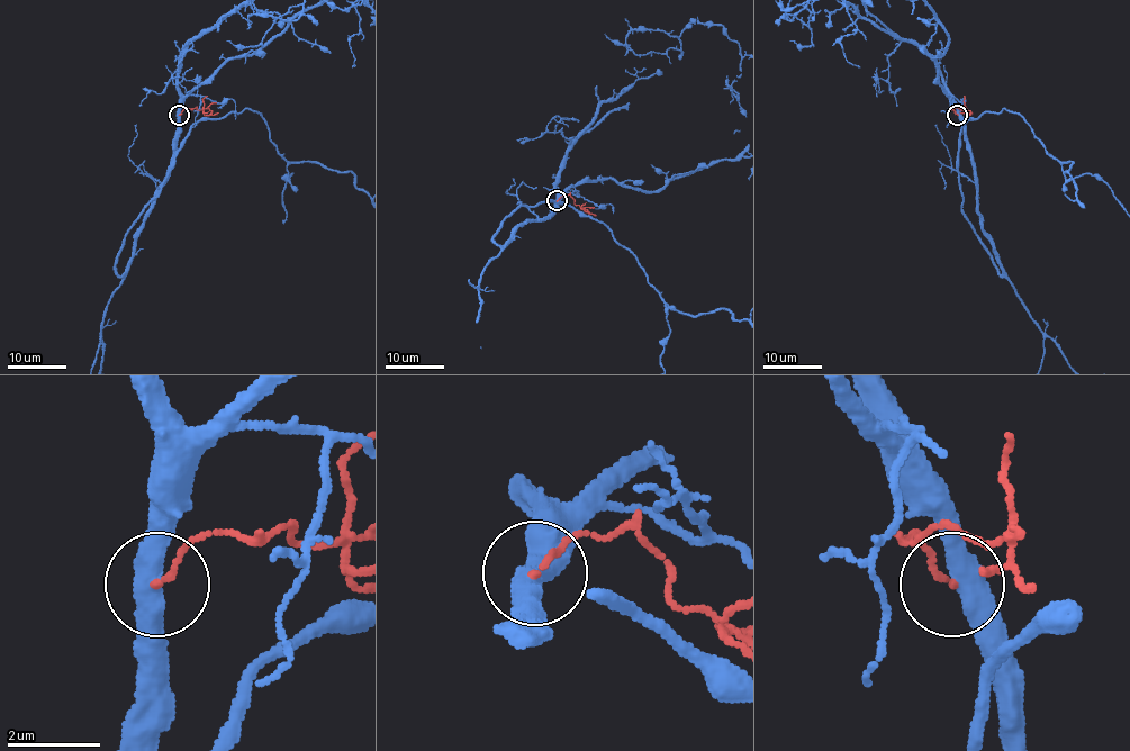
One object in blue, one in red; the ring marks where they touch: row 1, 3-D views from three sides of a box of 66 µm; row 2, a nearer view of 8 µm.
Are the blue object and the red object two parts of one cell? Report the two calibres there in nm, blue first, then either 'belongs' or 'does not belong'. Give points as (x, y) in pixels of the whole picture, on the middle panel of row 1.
calibres 480 and 120 nm; does not belong

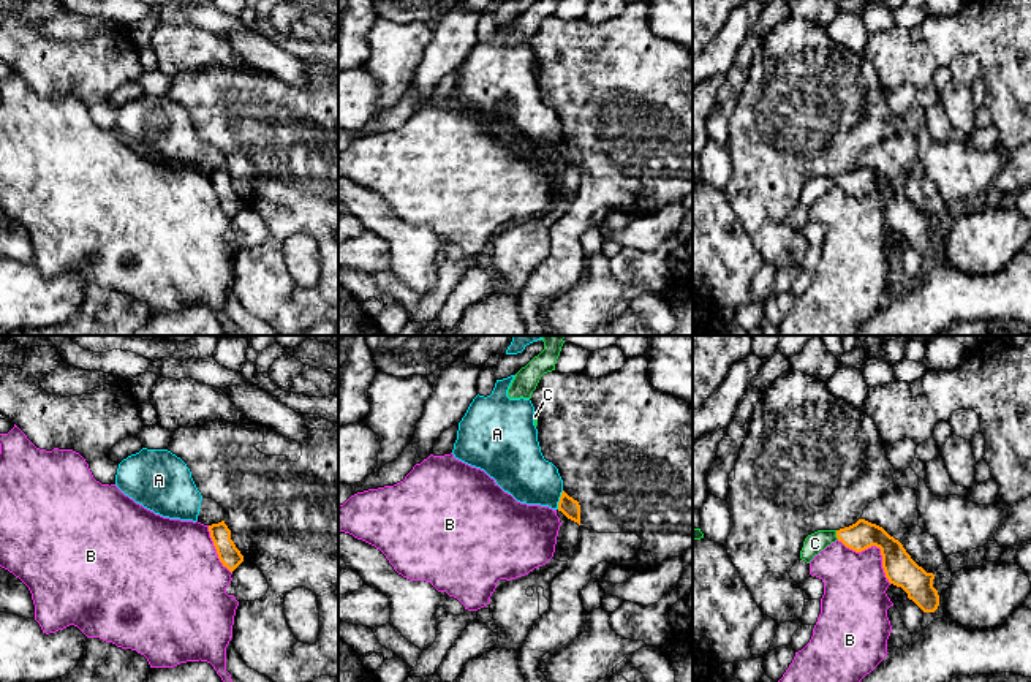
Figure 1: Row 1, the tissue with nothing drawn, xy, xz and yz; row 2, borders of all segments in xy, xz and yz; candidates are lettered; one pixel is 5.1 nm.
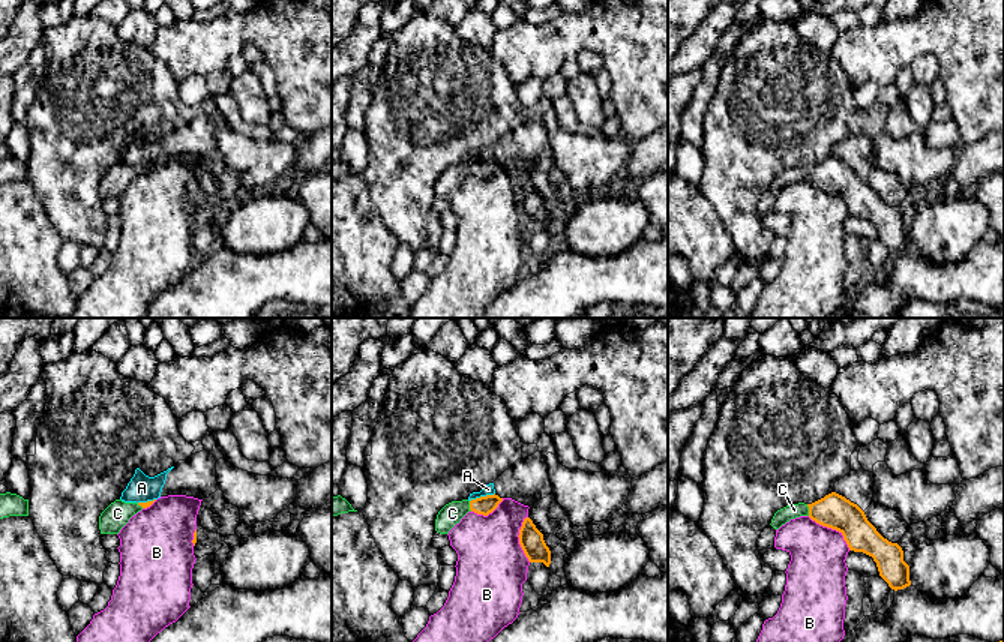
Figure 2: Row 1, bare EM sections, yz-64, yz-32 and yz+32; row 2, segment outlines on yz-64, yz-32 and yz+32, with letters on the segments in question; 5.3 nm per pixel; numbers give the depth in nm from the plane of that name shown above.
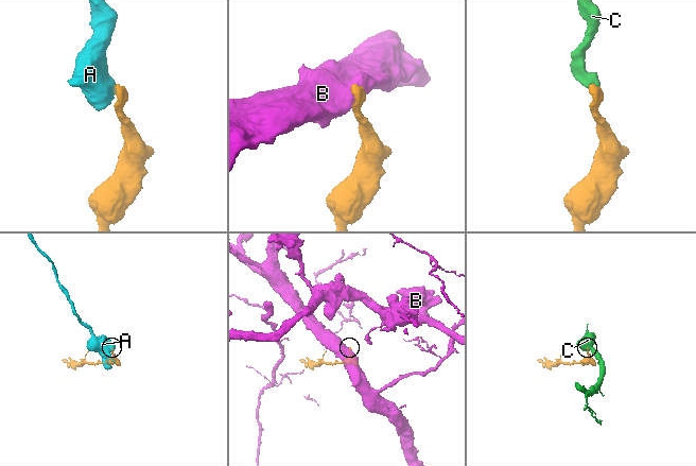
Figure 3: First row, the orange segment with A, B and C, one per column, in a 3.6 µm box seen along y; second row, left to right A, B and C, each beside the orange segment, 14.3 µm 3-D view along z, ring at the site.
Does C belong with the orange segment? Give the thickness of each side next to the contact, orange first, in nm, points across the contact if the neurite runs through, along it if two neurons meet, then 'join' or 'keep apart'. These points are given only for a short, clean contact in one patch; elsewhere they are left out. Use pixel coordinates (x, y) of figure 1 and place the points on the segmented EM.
calibres 140 and 100 nm; way yz (861, 535), (837, 535), (815, 543); join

• [Description of the task]
Calculate how many lines of the material include the string "view", and state that number by itself.

• [Solved problem]
2